To do:
Looking at each line of the data below, tally those that contain the word "Certifications" and give only the total.

Stored items:
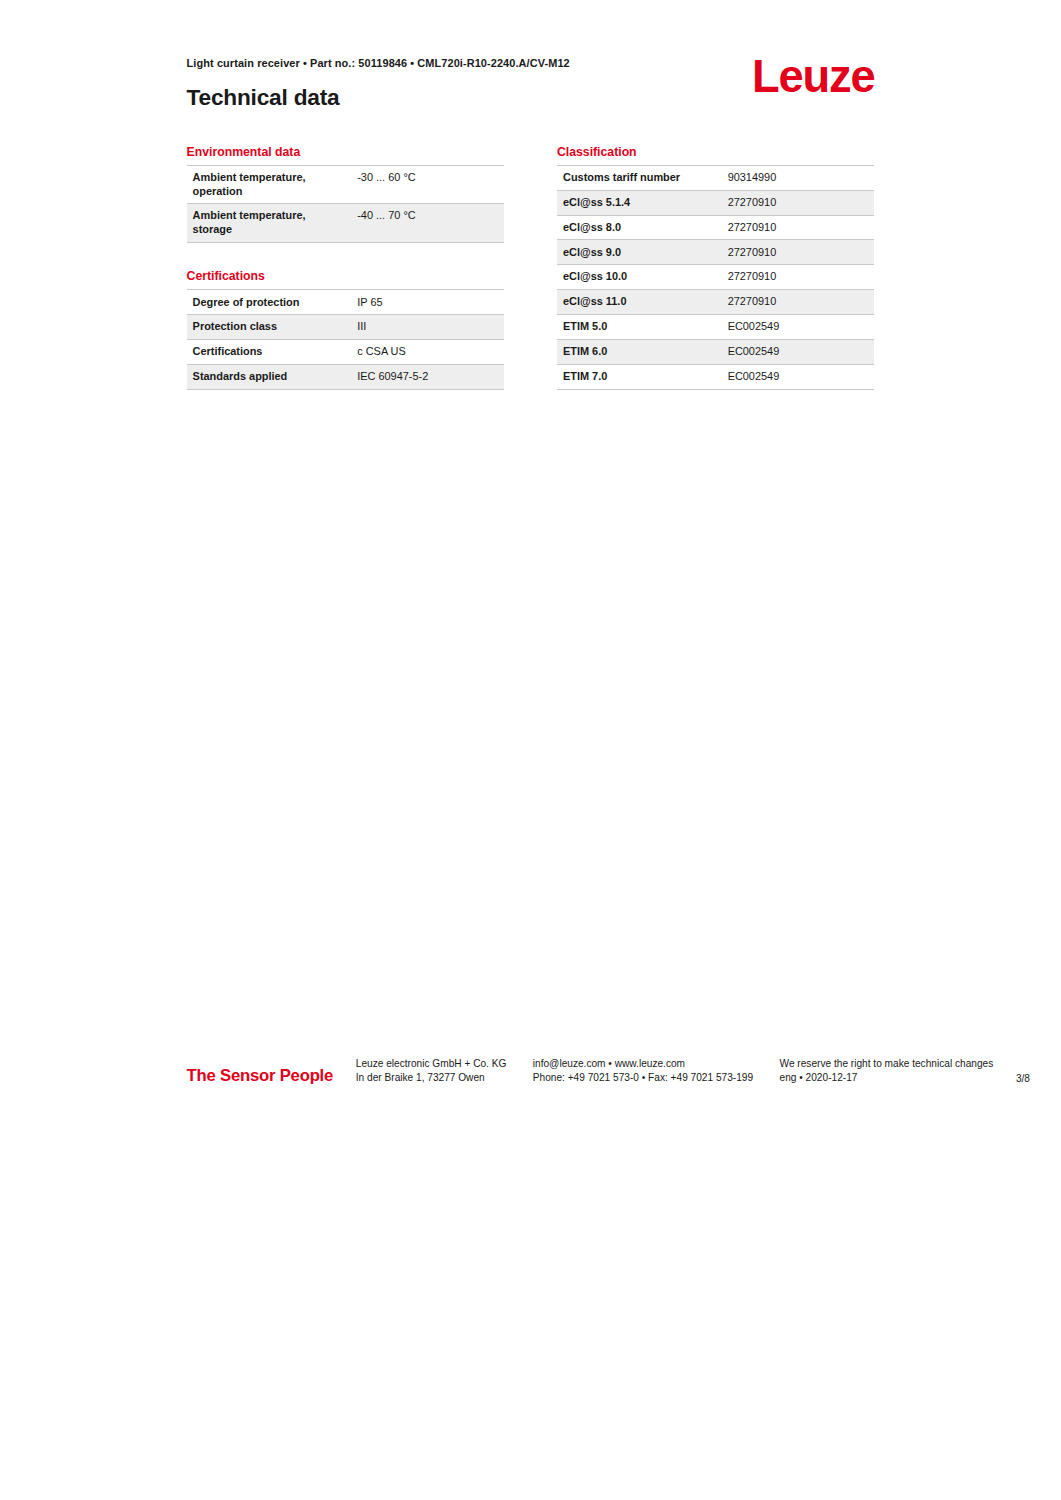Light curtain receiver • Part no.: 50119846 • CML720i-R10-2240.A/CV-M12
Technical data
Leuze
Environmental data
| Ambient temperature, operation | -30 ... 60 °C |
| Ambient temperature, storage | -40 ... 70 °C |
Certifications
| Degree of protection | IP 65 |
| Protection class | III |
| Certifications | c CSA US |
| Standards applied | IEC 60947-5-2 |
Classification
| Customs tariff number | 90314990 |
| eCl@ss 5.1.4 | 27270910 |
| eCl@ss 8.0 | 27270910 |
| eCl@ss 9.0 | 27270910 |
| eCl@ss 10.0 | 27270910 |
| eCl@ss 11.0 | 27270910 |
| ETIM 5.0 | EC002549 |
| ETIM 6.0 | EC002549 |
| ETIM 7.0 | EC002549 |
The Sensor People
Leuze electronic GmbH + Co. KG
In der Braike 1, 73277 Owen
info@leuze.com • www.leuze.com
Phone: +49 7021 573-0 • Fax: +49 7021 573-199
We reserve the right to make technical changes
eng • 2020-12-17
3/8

Written answer:
2